PROBLEM. Can you reproduce the part of the listing below that opens with the line containing "If you're new" and closes with the line containing "### Step 2: Get Access to a BI Platform", substituting "measures" for "metrics" and changing nothing else?

DATA EXTRACTS.
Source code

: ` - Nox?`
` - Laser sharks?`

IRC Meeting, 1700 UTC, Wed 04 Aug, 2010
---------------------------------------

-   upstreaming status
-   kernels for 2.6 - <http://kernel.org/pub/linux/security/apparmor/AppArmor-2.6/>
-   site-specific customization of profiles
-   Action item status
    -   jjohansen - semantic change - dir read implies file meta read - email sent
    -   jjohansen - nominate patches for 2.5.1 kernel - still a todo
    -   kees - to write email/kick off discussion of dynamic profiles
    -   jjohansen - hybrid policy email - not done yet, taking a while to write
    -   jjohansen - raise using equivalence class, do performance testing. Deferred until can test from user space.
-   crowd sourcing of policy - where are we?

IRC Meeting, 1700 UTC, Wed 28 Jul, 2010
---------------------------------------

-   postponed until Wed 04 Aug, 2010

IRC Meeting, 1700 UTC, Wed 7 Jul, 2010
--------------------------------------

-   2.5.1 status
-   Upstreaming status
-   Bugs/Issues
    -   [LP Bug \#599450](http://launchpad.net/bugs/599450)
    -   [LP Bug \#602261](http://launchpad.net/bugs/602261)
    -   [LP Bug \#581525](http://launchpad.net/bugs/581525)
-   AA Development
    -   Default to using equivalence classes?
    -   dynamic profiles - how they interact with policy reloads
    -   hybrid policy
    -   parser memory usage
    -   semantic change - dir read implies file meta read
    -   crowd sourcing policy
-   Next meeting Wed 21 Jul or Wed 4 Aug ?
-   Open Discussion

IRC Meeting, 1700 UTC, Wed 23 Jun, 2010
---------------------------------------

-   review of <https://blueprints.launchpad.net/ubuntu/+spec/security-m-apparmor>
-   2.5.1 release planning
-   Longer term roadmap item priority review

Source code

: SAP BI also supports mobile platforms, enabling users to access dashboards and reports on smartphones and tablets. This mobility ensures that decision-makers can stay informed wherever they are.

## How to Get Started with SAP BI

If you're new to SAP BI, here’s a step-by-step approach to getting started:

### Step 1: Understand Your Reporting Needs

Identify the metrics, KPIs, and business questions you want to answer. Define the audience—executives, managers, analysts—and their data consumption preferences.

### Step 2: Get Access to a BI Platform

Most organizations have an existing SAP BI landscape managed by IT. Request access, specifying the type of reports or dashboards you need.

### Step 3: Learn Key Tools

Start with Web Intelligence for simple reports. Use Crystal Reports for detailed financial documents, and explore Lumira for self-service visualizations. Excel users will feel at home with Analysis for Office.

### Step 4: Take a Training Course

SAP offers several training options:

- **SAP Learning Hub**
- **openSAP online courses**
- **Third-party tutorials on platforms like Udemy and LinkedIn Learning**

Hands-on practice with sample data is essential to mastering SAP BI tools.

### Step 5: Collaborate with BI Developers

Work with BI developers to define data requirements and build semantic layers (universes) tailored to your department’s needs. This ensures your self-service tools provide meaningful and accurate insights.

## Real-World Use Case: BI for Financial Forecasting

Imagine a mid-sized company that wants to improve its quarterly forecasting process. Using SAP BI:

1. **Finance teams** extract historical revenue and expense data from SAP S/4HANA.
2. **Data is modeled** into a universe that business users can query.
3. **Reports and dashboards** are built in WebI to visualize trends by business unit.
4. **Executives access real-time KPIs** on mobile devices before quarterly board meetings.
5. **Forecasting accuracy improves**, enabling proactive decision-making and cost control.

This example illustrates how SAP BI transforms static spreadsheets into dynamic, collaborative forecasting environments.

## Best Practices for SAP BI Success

PROBLEM SOLUTION.
If you're new to SAP BI, here’s a step-by-step approach to getting started:

### Step 1: Understand Your Reporting Needs

Identify the measures, KPIs, and business questions you want to answer. Define the audience—executives, managers, analysts—and their data consumption preferences.

### Step 2: Get Access to a BI Platform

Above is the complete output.